The strike will be held on Feb. 6 and will be accompanied by protests in the cities of Madrid, Valencia, Avila, Segovia, Las Palmas, Logrono and Barcelona on the coming Wednesday. Meanwhile there will also be partial stoppages in the three banks on Jan. 30.
The unions denounced the unwillingness of management to negotiate the number of job losses, which will add thousands of workers from the Spanish banking sector to the 5 million Spaniards already out of work.
"The managers of these banks have not done anything to try and reach an agreement to try and minimize the number of redundancies or to implement measures of internal flexibility," said General Secretary of the Comfia-CCOO, Jose Maria Mendez.
The unions argue it has been impossible to find an agreement which avoids "traumatic" measures, and warn that further restructuring of Spain's banking sector means that many workers who escape the current round of cutbacks may be affected in the future.
"There are no guarantees over the future of these entities or the workers who remain," said General Secretary of the Federation of Services and the UGT union, Jose Miguel Villa.
Bankia, which is the fourth biggest bank in Spain, had to be nationalized by the Spanish government last May as a result of its huge debts caused by overexposure to toxic assets in the housing sector.
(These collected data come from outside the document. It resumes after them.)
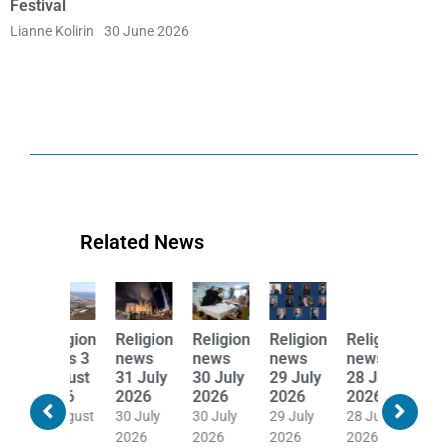
Festival
Lianne Kolirin
30 June 2026
Related News
Religion
Religion
Religion
Religion
Religion
Religion
news
news
news
news
news
news
31 July
30 July
29 July
28 July
27 July
24 July
2026
2026
2026
2026
2026
2026
30 July
30 July
29 July
28 July
27 July
24 July
2026
2026
2026
2026
2026
2026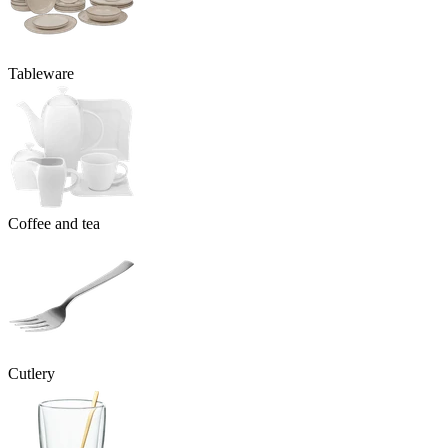
Tableware
Coffee and tea
Cutlery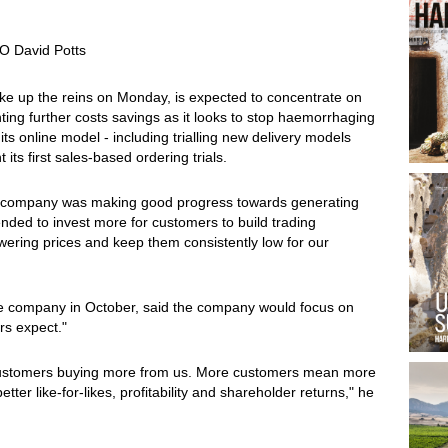
O David Potts
ake up the reins on Monday, is expected to concentrate on
ing further costs savings as it looks to stop haemorrhaging
s online model - including trialling new delivery models
 its first sales-based ordering trials.
 the company was making good progress towards generating
ended to invest more for customers to build trading
ring prices and keep them consistently low for our
e company in October, said the company would focus on
rs expect."
customers buying more from us. More customers mean more
tter like-for-likes, profitability and shareholder returns," he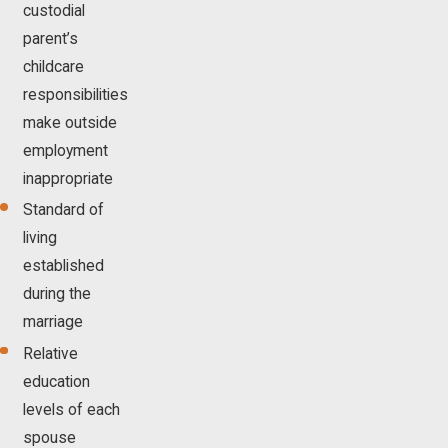
custodial
parent’s
childcare
responsibilities
make outside
employment
inappropriate
Standard of
living
established
during the
marriage
Relative
education
levels of each
spouse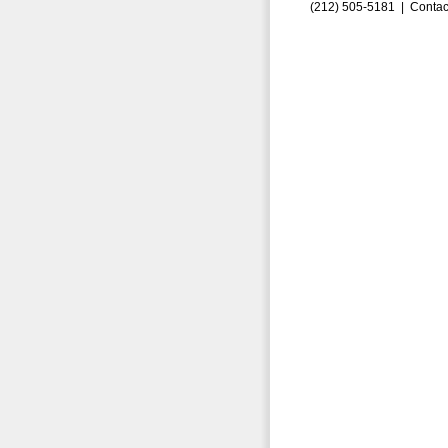
(212) 505-5181 |
Contac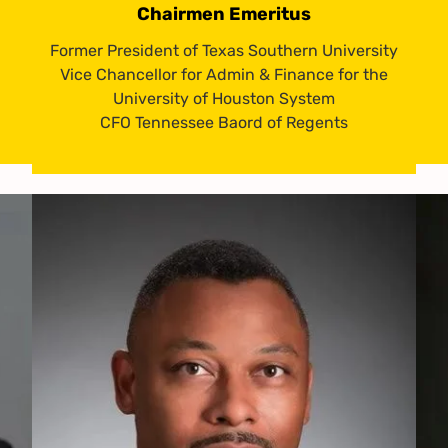
Chairmen Emeritus
Former President of Texas Southern University
Vice Chancellor for Admin & Finance for the
University of Houston System
CFO Tennessee Baord of Regents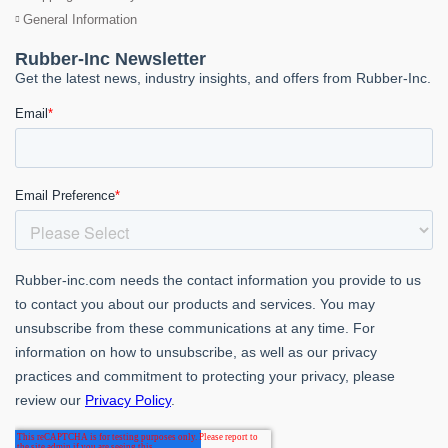
General Information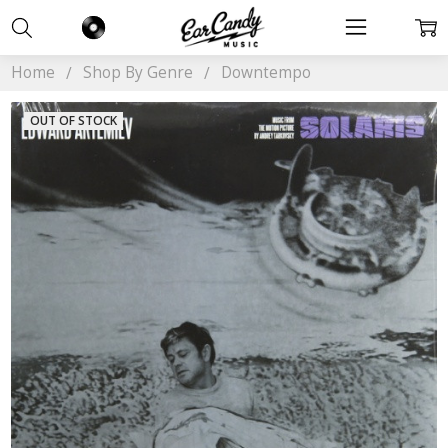
Home
Shop By Genre
Downtempo
OUT OF STOCK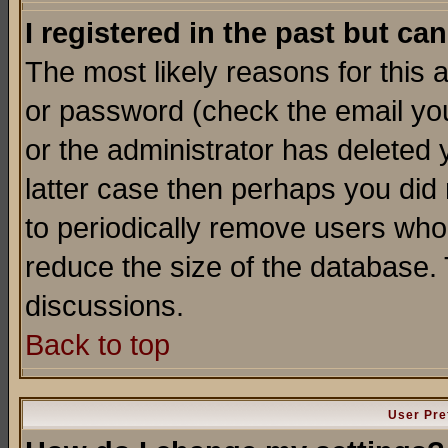
I registered in the past but ca
The most likely reasons for this
or password (check the email you
or the administrator has deleted y
latter case then perhaps you did 
to periodically remove users who
reduce the size of the database. 
discussions.
Back to top
User Pre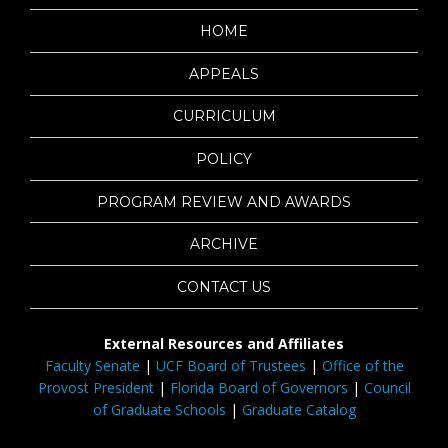
HOME
APPEALS
CURRICULUM
POLICY
PROGRAM REVIEW AND AWARDS
ARCHIVE
CONTACT US
External Resources and Affiliates
Faculty Senate
|
UCF Board of Trustees
|
Office of the
Provost President
|
Florida Board of Governors
|
Council
of Graduate Schools
|
Graduate Catalog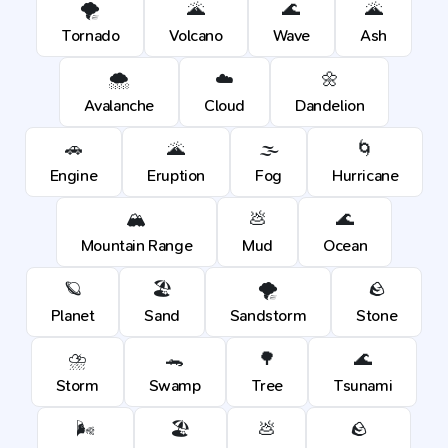
🌪️
🌋
🌊
🌋
Tornado
Volcano
Wave
Ash
🌨️
☁️
🌼
Avalanche
Cloud
Dandelion
🚗
🌋
🌫️
🌀
Engine
Eruption
Fog
Hurricane
🏔️
💩
🌊
Mountain Range
Mud
Ocean
🪐
🏖️
🌪️
🪨
Planet
Sand
Sandstorm
Stone
⛈️
🐊
🌳
🌊
Storm
Swamp
Tree
Tsunami
🌬️
🏖️
💩
🪨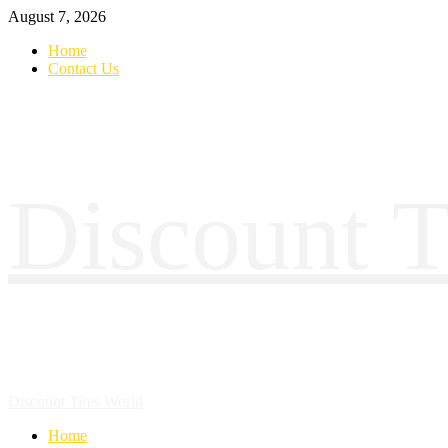
August 7, 2026
Home
Contact Us
Discount T
Discount Tires World
Home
Bankia received 18 billion euros (23.9 billion U.S. dollars) of European Union (EU) funds at the end of 2012 to add to the funds it received from the Spanish government in the second half of 2012.
It will be shedding 4,900 jobs, a figure which will rise to 6,000, while closing around 1,000 branches.
The unions are furious that the around of compensation these workers will receive is "very similar," to that received by the 50 company directors who have left the bank.
Meanwhile, NovacaixaGalicia is contemplating sacking all of its workers aged 50 or over, with around 2,500 jobs in total being lost.
The banks explain they have little options given that the conditions of their bailout, imposed by the Ordered Banking Restructuring Fund (FROB) on the insistence of the EU means they have no options other than to make sweeping reductions in staff and spending cuts.